Cleo Lampos has written several books on important issues:
- A Mother’s Song: a Story of the Orphan Train
- Rescuing Children: Teachers, Social workers, Nuns and Missionaries Who Stepped in the Shadows to Rescue Waifs
- Second Chances: Teachers of the Diamond Projects School Series
- Teaching Diamonds in the Tough: Mining the Potential in Every Student
- Miss Bee and the Do Bees: Teachers of the Diamond Projects School Series
- Grandpa’s Remembering Book (Alzheimer’s Disease)
- Cultivating Wildflowers: An Urban Teacher Romance
- Dust Between the Stitches
Bonnie Ferrante: Your biography on Goodreads is phenomenal. Why did you to return to university and earn a Masters degree in Learning disabilities while working in the LD/BD Clinic as a diagnostician?
Cleo Lampos: The events in one’s life defines a lot of their character. This is true for myself. At the age of three, my father died of heart failure and several years later my mother married a man with an alcohol addiction. Both of these life changing events influenced my decisions as an adult. I became acutely aware of children suffering from low self-esteem or the effects of abuse. As such, I eventually earned a Master’s degree in behavior disordered/emotionally disturbed education and taught for 26 years.
Ferrante: What inspired you to write about the orphan trains?
Lampos: Having spent a year in foster care, the idea of a mother giving up a child for adoption or allowing them to be fostered out for their own safety intrigued me. The realization that adult women could not protect or provide for their children helped me to delve into the research of the orphan trains in which 250,000 children rode the trains from New York City to the Midwest for a chance at a better life. The historical novel A Mother’s Song is the result of a lifetime of experiences.
Ferrante: Teaching is an emotionally and physically draining career that can easily take over your entire life? Were you able to write while you were teaching? Were you writing about teaching or something else?
Lampos: Writing provided an outlet for therapy and coping with difficult situations.
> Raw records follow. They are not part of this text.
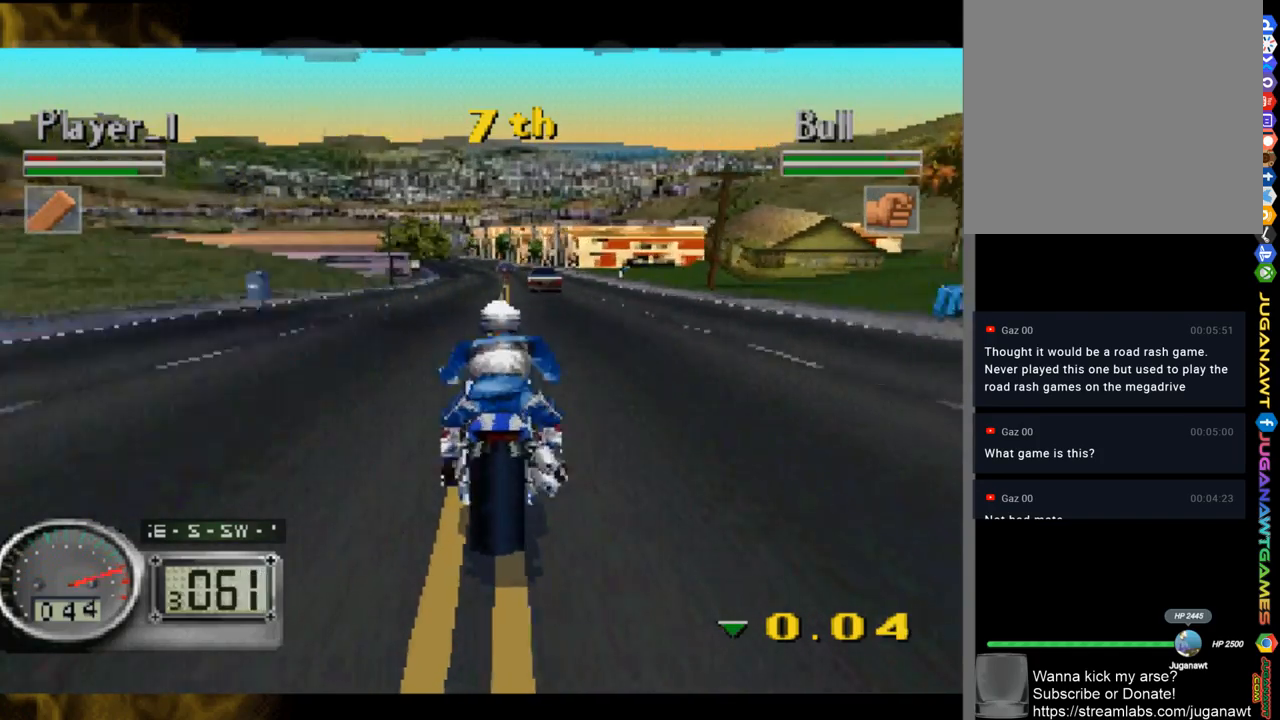
{"buttons": [], "left_stick": "center", "right_stick": "up-left", "events": [[17, "left_stick", "center"], [250, "left_stick", "up-left"], [317, "left_stick", "center"]]}
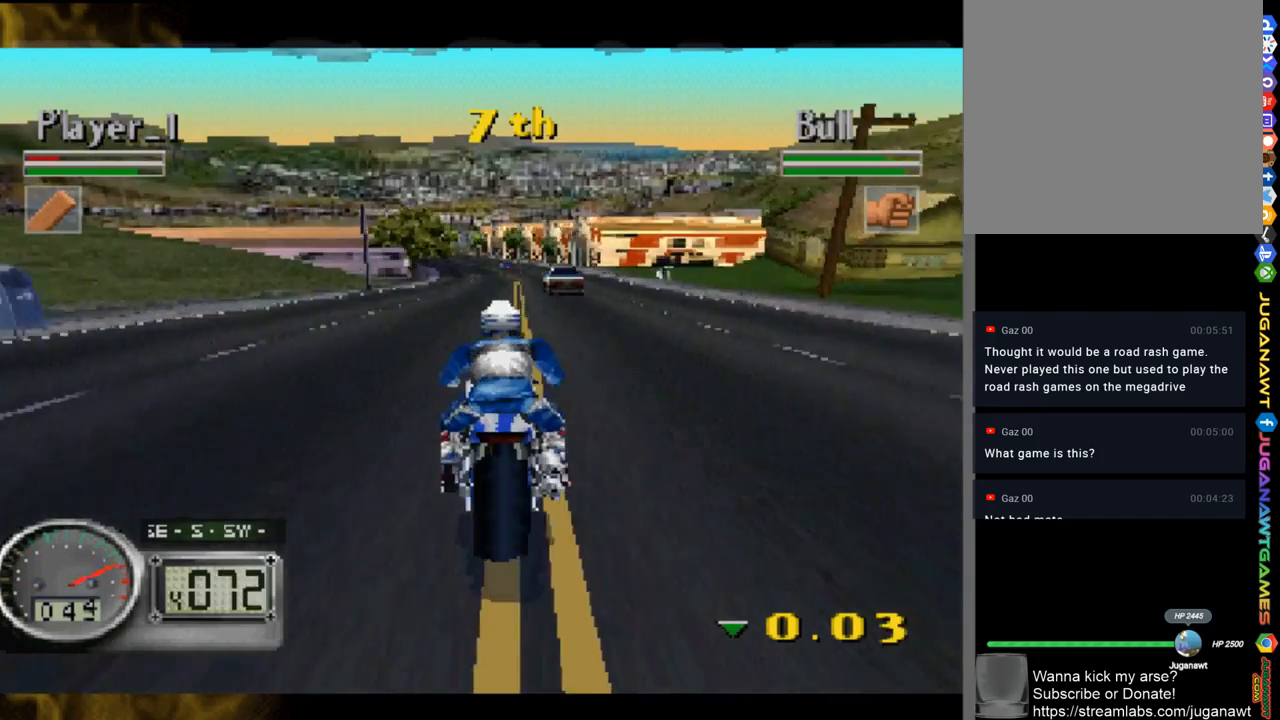
{"buttons": [], "left_stick": "center", "right_stick": "up-left", "events": [[317, "left_stick", "up-left"], [417, "left_stick", "center"]]}
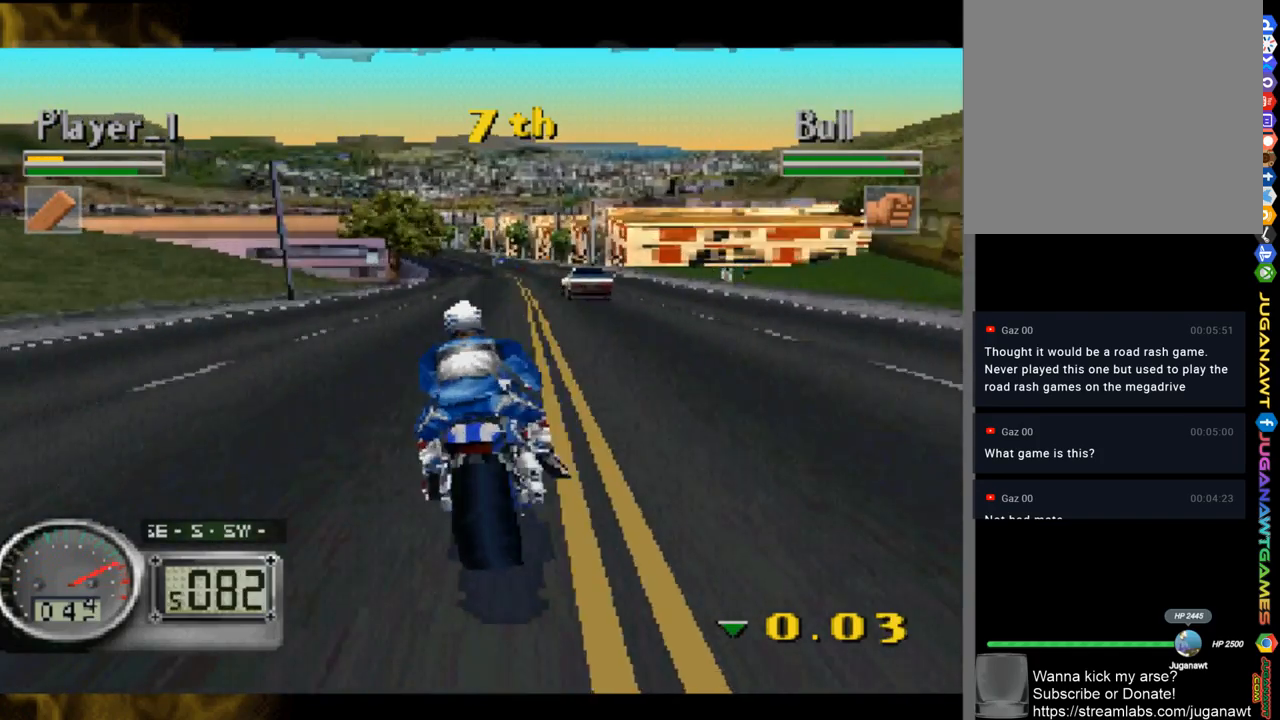
{"buttons": [], "left_stick": "center", "right_stick": "up-left", "events": []}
As a teacher, I journaled in order to make sense of the trauma, drama and triumph of the classroom.
Ferrante: How do you find time for writing with all the volunteer work that you do? Do you have a routine you follow?
Lampos: Most of my writing has been done early in the morning when my mind is clear and the house is quiet. This writing routine spans decades of my life.
Ferrante: Many of your books are about serious and difficult subjects such as Grandpa’s Remembering Book and A Mother’s Song: A Story of the Orphan Train. Previously, I read about the orphan trains and found the story of what these children encountered to be emotionally painful. Alzheimer’s Disease has touched almost everyone’s family or friends by the time they reach my age and even though we know it is prevalent, it is a difficult thing to accept. How do you deal with researching such heartbreaking events?
Lampos: Researching the issues of adoption, attachment difficulties, Alzheimer’s, or foster care breathes life into me as I begin to understand these conditions. For many years, these nuggets of insight provided narrative for magazine articles and Sunday School take-home papers.
Ferrante: Many of your books, even your romance Cultivating Wildflowers: An Urban Teacher Romance, feature orphaned or abandoned children. If you could get one message across to your readers pertaining to the situation, what would you like them to understand?
Lampos: The overriding theme of all my writing is the inherent value and potential of every child regardless of their circumstances.
Ferrante: What do you like to do when you aren’t writing?
Lampos: I love to volunteer and meet people. Rather than watching television, my husband and I work in the local community garden, pack lima beans for a group involved in hunger, teach at the local senior groups or local colleges, and help out in projects. The feelings from being part of a well organized outreach is priceless.
Ferrante: Tell us about your latest work.
Lampos: My latest published book took five years to research, including reading my mother’s diary from the Great Depression. The historic novel, Dust Between the Stitches, presents the difficulties of a rural teacher in the Dust Bowl as she tries to help her grandfather keep the family homestead from bank foreclosure. During the course of the book, the teacher falls in love and creates a quilt from the feed sack scraps she collects. Despite depressing events, this is a book of hope in the midst of challenge.
Ferrante: Almost everyone can recall a missed photo opportunity because he/she did not have a camera. What moment above all others do you wish you could have caught on film?
Lampos: If I could have been caught on film, I wish that I had been photographed with my students ten years ago as we made leaf rubbings in the autumn.
Ferrante: If you could float in a hot air balloon over any city or place in the world, what would you choose to float over?
Lampos: On a balloon ride, I want to float over the beet farms near Greeley, Colorado, and trace the irrigation ditches.
Ferrante: What is your favorite day of the week? Why?
Lampos: My favorite day is Sunday, because I love to sing hymns and again connect with hope.
Ferrante: Thank you for sharing with us today. Your books sound wonderful. Good luck with your writing.
Miss Bee and the Do Bees was reviewed on this blog January 14, 2017.
Note: the three random questions are from “Chat Pack – Fun Questions to Spark Conversations”.